Behavior Toward Fish and Invertebrate Tankmates
Do not keep this angel with more aggressive tankmates. If picked on by larger or pugnacious angelfishes, belligerent dottybacks, larger damsels, or any other aggressive fish its chances of survival are very slim. Although it makes for an interesting display, I would avoid housing it with the sympatric multicolor angelfish ( Centropyge multicolor ). I have had it dominant C. colini in smaller tanks. Both species share microhabitat preferences, which may lead to more agonistic interactions. Of course, keeping C. colini in a larger tank with plenty of suitable hiding places will help in preventing some of the behavioral problems that may occur if it is kept with moderately aggressive tankmates.

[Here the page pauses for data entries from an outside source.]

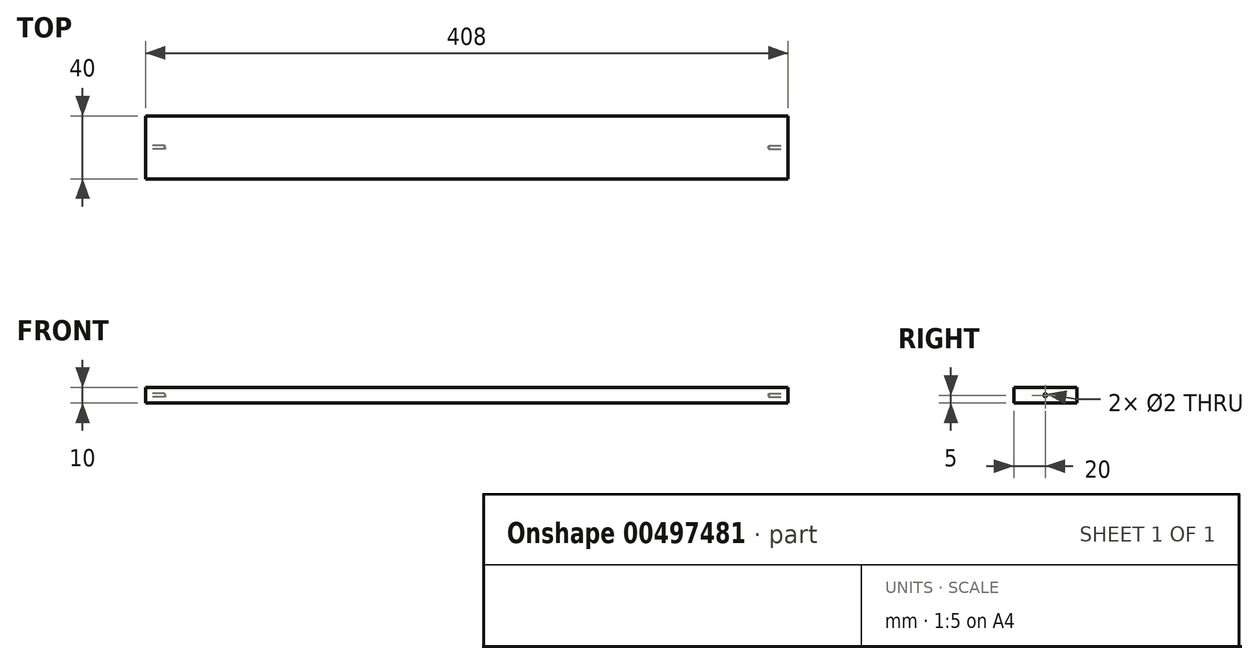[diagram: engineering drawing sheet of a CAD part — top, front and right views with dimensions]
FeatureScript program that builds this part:
annotation { "Feature Type Name" : "Feature", "Feature Type Description" : "" }
export const myFeature = defineFeature(function(context is Context, id is Id, definition is map)
    precondition{}
    {
        {
            var Q0;
            Q0=qCreatedBy(makeId("Top.planeOp"),FACE);
            var sketch = newSketch(context, id + "F0", { "sketchPlane" : qUnion([Q0])});
            skLineSegment(sketch, "E0.bottom", {"start": v(0, 0) * mm, "end": v(-204, 0) * mm});
            skLineSegment(sketch, "E0.top", {"start": v(0, -20) * mm, "end": v(-204, -20) * mm});
            skLineSegment(sketch, "E0.left", {"start": v(0, 0) * mm, "end": v(0, -20) * mm});
            skLineSegment(sketch, "E0.right", {"start": v(-204, 0) * mm, "end": v(-204, -20) * mm});
            skSolve(sketch);
        }
        {
            var Q0;
            Q0=qSketchRegion(id+"F0",true);
            extrude(context, id + "F1", {"entities" : qUnion([Q0]), "depth" : 10 * mm});
        }
        {
            var Q0;
            Q0=makeQuery(id+"F1.opExtrude","SWEPT_FACE",FACE,{"disambiguationData":[OSD([sQuery(id+"F0.wireOp",EDGE,"E0.right")])]});
            var sketch = newSketch(context, id + "F2", { "sketchPlane" : qUnion([Q0])});
            skPoint(sketch, "E1", {"position": v(20, 5) * mm});
            skPoint(sketch, "E2", {"position": v(0, 5) * mm});
            skSolve(sketch);
        }
        {
            var Q0;
            Q0=sQuery(id+"F2.wireOp",VERTEX,"E2");
            var Q1;
            Q1=makeQuery(id+"F1.opExtrude","SWEPT_BODY",BODY,{"disambiguationData":[OSD([sQuery(id+"F0.wireOp",EDGE,"E0.bottom"),sQuery(id+"F0.wireOp",EDGE,"E0.top"),sQuery(id+"F0.wireOp",EDGE,"E0.left"),sQuery(id+"F0.wireOp",EDGE,"E0.right")])]});
            hole(context, id + "F3", {"style" : HoleStyle.SIMPLE, "endStyle" : HoleEndStyle.BLIND, "holeDiameter" : 2 * mm, "holeDepth" : 12 * mm, "isTappedThrough" : true, "tappedDepth" : 12 * mm, "tapClearance" : 3, "locations" : qUnion([Q0]), "scope" : qUnion([Q1])});
        }
        {
            var Q0;
            Q0=makeQuery(id+"F1.opExtrude","SWEPT_BODY",BODY,{"disambiguationData":[OSD([sQuery(id+"F0.wireOp",EDGE,"E0.bottom"),sQuery(id+"F0.wireOp",EDGE,"E0.top"),sQuery(id+"F0.wireOp",EDGE,"E0.left"),sQuery(id+"F0.wireOp",EDGE,"E0.right")])]});
            var Q1;
            Q1=qCreatedBy(makeId("Front.planeOp"),FACE);
            mirror(context, id + "F4", {"operationType" : NewBodyOperationType.ADD, "entities" : qUnion([Q0]), "mirrorPlane" : qUnion([Q1])});
        }
        {
            var Q0;
            Q0=makeQuery(id+"F1.opExtrude","SWEPT_BODY",BODY,{"disambiguationData":[OSD([sQuery(id+"F0.wireOp",EDGE,"E0.bottom"),sQuery(id+"F0.wireOp",EDGE,"E0.top"),sQuery(id+"F0.wireOp",EDGE,"E0.left"),sQuery(id+"F0.wireOp",EDGE,"E0.right")])]});
            var Q1;
            Q1=qCreatedBy(makeId("Right.planeOp"),FACE);
            mirror(context, id + "F5", {"operationType" : NewBodyOperationType.ADD, "entities" : qUnion([Q0]), "mirrorPlane" : qUnion([Q1])});
        }
    });
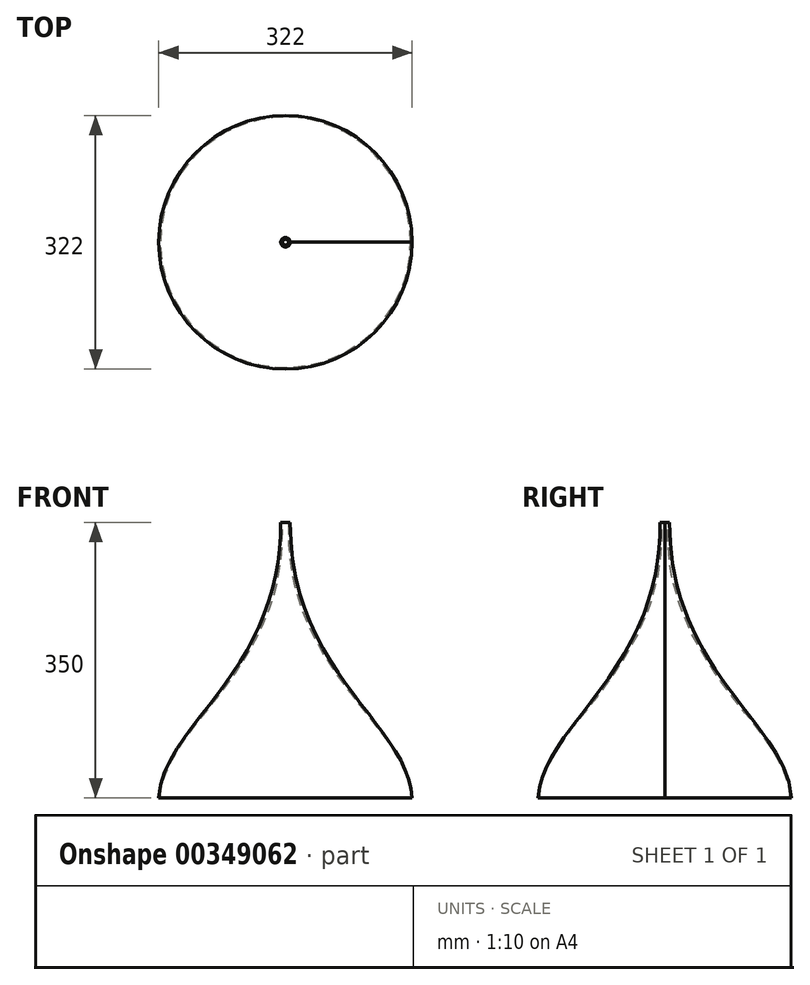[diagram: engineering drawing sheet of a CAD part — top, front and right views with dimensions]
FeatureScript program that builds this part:
annotation { "Feature Type Name" : "Feature", "Feature Type Description" : "" }
export const myFeature = defineFeature(function(context is Context, id is Id, definition is map)
    precondition{}
    {
        {
            var Q0;
            Q0=qCreatedBy(makeId("Front.planeOp"),FACE);
            var sketch = newSketch(context, id + "F0", { "sketchPlane" : qUnion([Q0])});
            skFitSpline(sketch, "E0", {"points": [v(-6, 38.38) * mm, v(-161, -311.62) * mm], "startDerivative": vector(0, -575.13) * mm, "endDerivative": vector(-17, -285.04) * mm});
            skFitSpline(sketch, "E1.0", {"points": [v(-4, 38.38) * mm, v(-4, 14.29) * mm, v(-8.7, -29.9) * mm, v(-26.38, -85.98) * mm, v(-51.22, -133.67) * mm, v(-79.73, -174.84) * mm, v(-108.43, -211.36) * mm, v(-129.6, -239.46) * mm, v(-143.2, -261.44) * mm, v(-151.28, -277.9) * mm, v(-156.87, -294.54) * mm, v(-158.66, -305.93) * mm, v(-159, -311.74) * mm]});
            skLineSegment(sketch, "E2", {"start": v(-6, 38.38) * mm, "end": v(-4, 38.38) * mm});
            skLineSegment(sketch, "E3", {"start": v(-161, -311.62) * mm, "end": v(-159, -311.62) * mm});
            skSolve(sketch);
        }
        {
            var Q0;
            Q0=qCreatedBy(makeId("Front.planeOp"),FACE);
            var sketch = newSketch(context, id + "F1", { "sketchPlane" : qUnion([Q0])});
            skLineSegment(sketch, "E4", {"start": v(0, 65.53) * mm, "end": v(0, -62.94) * mm});
            skSolve(sketch);
        }
        {
            var Q0;
            Q0=qSketchRegion(id+"F0",true);
            var Q1;
            Q1=sQuery(id+"F1.wireOp",EDGE,"E4");
            revolve(context, id + "F2", {"entities" : qUnion([Q0]), "axis" : qUnion([Q1]), "revolveType" : RevolveType.FULL});
        }
    });
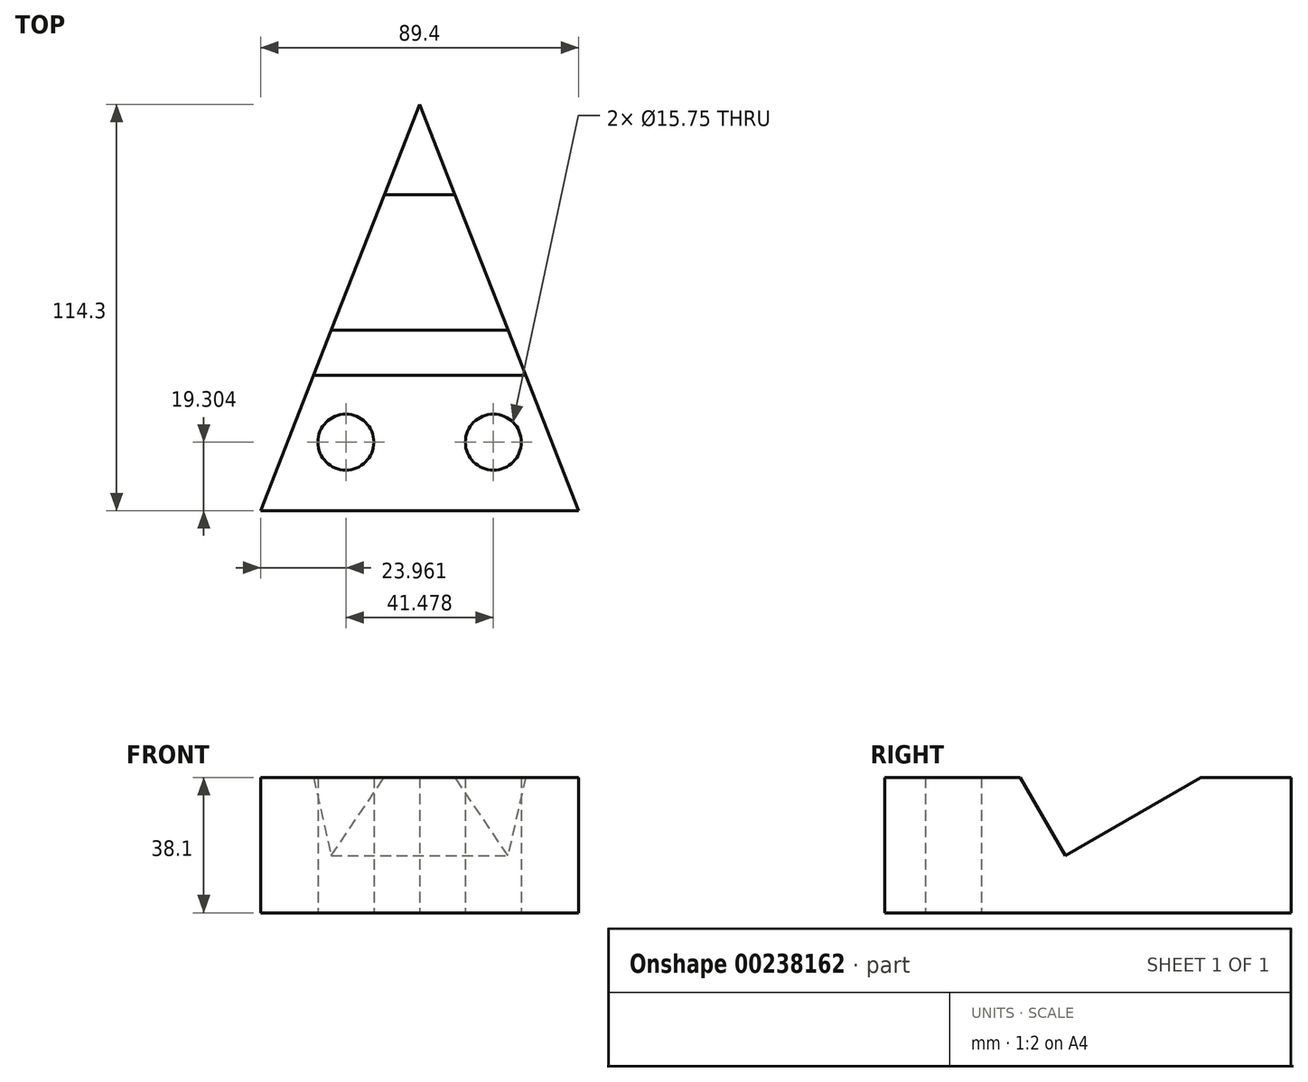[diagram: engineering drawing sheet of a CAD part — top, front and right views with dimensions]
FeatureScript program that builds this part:
annotation { "Feature Type Name" : "Feature", "Feature Type Description" : "" }
export const myFeature = defineFeature(function(context is Context, id is Id, definition is map)
    precondition{}
    {
        {
            var Q0;
            Q0=qCreatedBy(makeId("Top.planeOp"),FACE);
            var sketch = newSketch(context, id + "F0", { "sketchPlane" : qUnion([Q0])});
            skLineSegment(sketch, "E0", {"start": v(-44.7, -57.15) * mm, "end": v(44.7, -57.15) * mm});
            skLineSegment(sketch, "E1", {"start": v(-44.7, -57.15) * mm, "end": v(0, 57.15) * mm});
            skLineSegment(sketch, "E2", {"start": v(44.7, -57.15) * mm, "end": v(0, 57.15) * mm});
            skCircle(sketch, "E3", {"center": v(-20.74, -37.85) * mm, "radius": 7.87 * mm});
            skLineSegment(sketch, "E4", {"start": v(0, 57.15) * mm, "end": v(0, -57.15) * mm, "construction": true});
            skCircle(sketch, "E5.MirrorC", {"center": v(20.74, -37.85) * mm, "radius": 7.87 * mm});
            skSolve(sketch);
        }
        {
            var Q0;
            Q0 = qSketchRegion(id + "F0", true);
            extrude(context, id + "F1", {"entities" : qUnion([Q0]), "depth" : 38.1 * mm});
        }
        {
            var Q0;
            Q0=qCreatedBy(makeId("Right.planeOp"),FACE);
            cPlane(context, id + "F2", {"entities" : qUnion([Q0]), "cplaneType" : CPlaneType.OFFSET, "offset" : 44.7 * mm, "width" : 152.4 * mm, "height" : 152.4 * mm});
        }
        {
            var Q0;
            Q0=qCreatedBy(id+"F2.planeOp",FACE);
            var sketch = newSketch(context, id + "F3", { "sketchPlane" : qUnion([Q0])});
            skLineSegment(sketch, "E6", {"start": v(-19.05, 38.1) * mm, "end": v(31.75, 38.1) * mm});
            skLineSegment(sketch, "E7", {"start": v(31.75, 38.1) * mm, "end": v(-6.35, 16.1) * mm});
            skLineSegment(sketch, "E8", {"start": v(-6.35, 16.1) * mm, "end": v(-19.05, 38.1) * mm});
            skSolve(sketch);
        }
        {
            var Q0;
            Q0 = qSketchRegion(id + "F3", true);
            extrude(context, id + "F4", {"entities" : qUnion([Q0]), "operationType" : NewBodyOperationType.REMOVE, "oppositeDirection" : true, "depth" : 89.4 * mm});
        }
    });
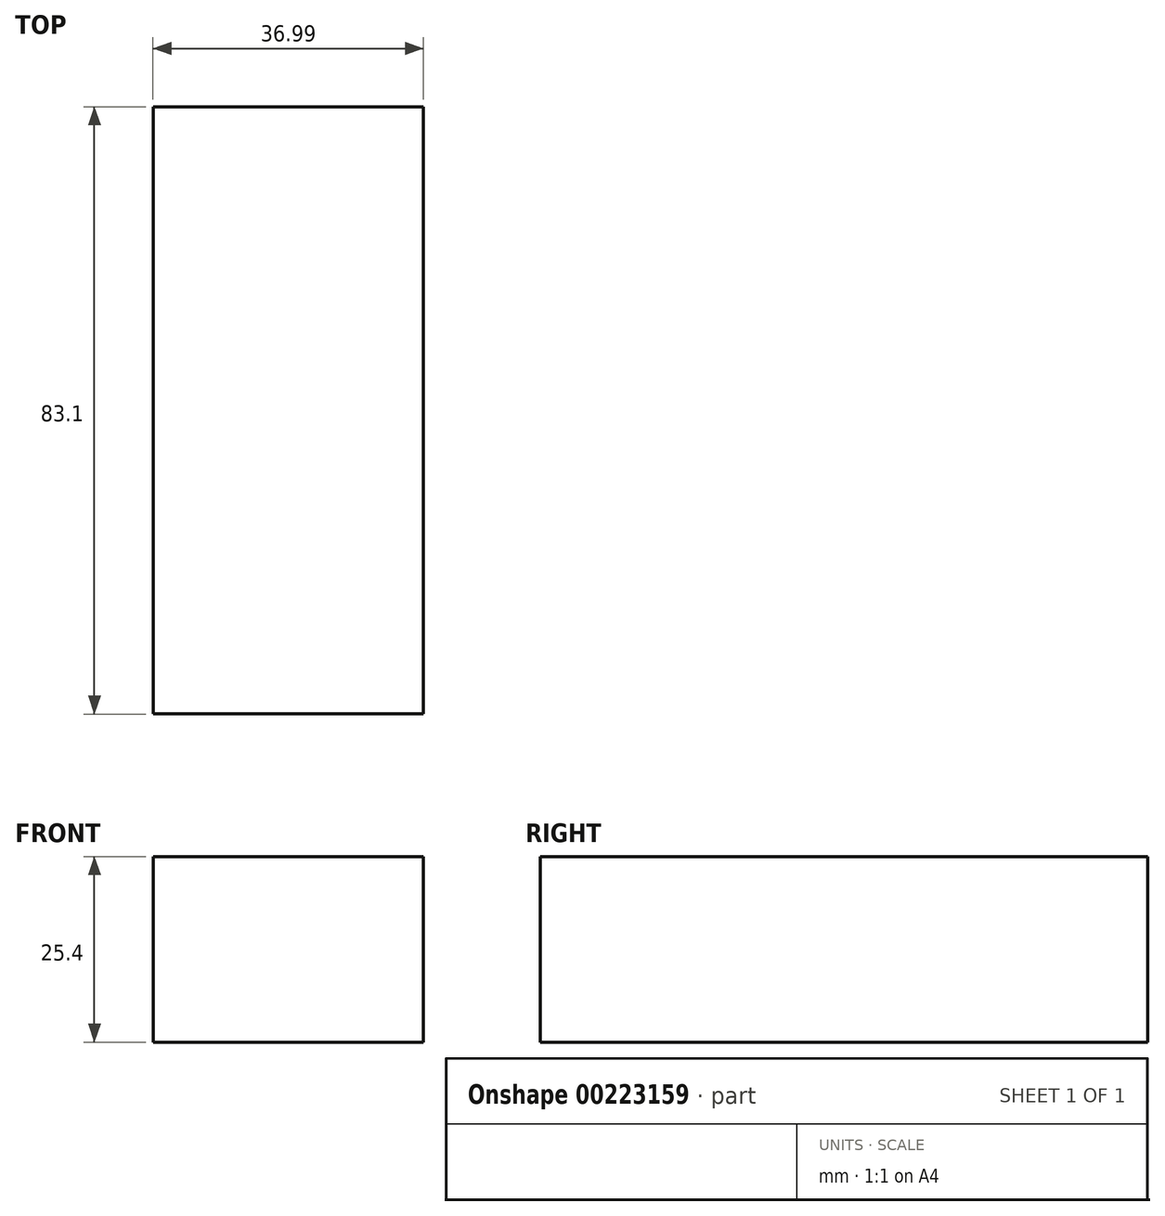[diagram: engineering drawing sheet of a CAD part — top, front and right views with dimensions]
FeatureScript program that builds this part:
annotation { "Feature Type Name" : "Feature", "Feature Type Description" : "" }
export const myFeature = defineFeature(function(context is Context, id is Id, definition is map)
    precondition{}
    {
        {
            var Q0;
            Q0=qCreatedBy(makeId("Top.planeOp"),FACE);
            var sketch = newSketch(context, id + "F0", { "sketchPlane" : qUnion([Q0])});
            skLineSegment(sketch, "E0.bottom", {"start": v(-106.1, 76.4) * mm, "end": v(-143.08, 76.4) * mm});
            skLineSegment(sketch, "E0.top", {"start": v(-106.1, -6.7) * mm, "end": v(-143.08, -6.7) * mm});
            skLineSegment(sketch, "E0.left", {"start": v(-106.1, 76.4) * mm, "end": v(-106.1, -6.7) * mm});
            skLineSegment(sketch, "E0.right", {"start": v(-143.08, 76.4) * mm, "end": v(-143.08, -6.7) * mm});
            skSolve(sketch);
        }
        {
            var Q0;
            Q0 = qSketchRegion(id + "F0", true);
            extrude(context, id + "F1", {"entities" : qUnion([Q0]), "depth" : 25.4 * mm});
        }
    });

Is Colin’s angelfish suitable for a reef tank? First of all, I should point out that a reef tank is a perfect environment for keeping C. colini. Reef tanks are usually replete with caves and crevices for these fish to refuge in. There are also natural foods on the live rock that this fish may pick at during the acclimation process. But unfortunately, this species has been known to damage stony corals. The individuals that I have kept have nipped at zoanthids and incessantly bite the large-polyped stony (LPS) corals, Cynarina and Scolymia. They are apparently a threat to many of the LPS species, like the elegance ( Catalaphyllia jardinei ), open brain ( Trachyphyllia geoffroyi ), and tooth coral ( Lobophyllia spp.). My Colin’s angelfish did not bother Euphyllia corals, a variety of soft corals and mushroom anemones – however, that does not mean that these corals will always be immune to being picked on! Pygmy angels of most types are less likely to cause problems if the tank is larger and they are fed more frequently. In the case of C. colini, they often do not feed for a while in captivity so they are more likely to look for a more “natural” prey source (e.g., a large, fleshy coral polyp).
In conclusion , some individuals will adapt and thrive in the home aquarium, even to the point of readily accepting flake food and frozen preparations. But without the special requirements described above, this species typically pines away in the home aquarium. It is only suitable for those aquarists that are willing to meet its special needs. Happy fish-watching!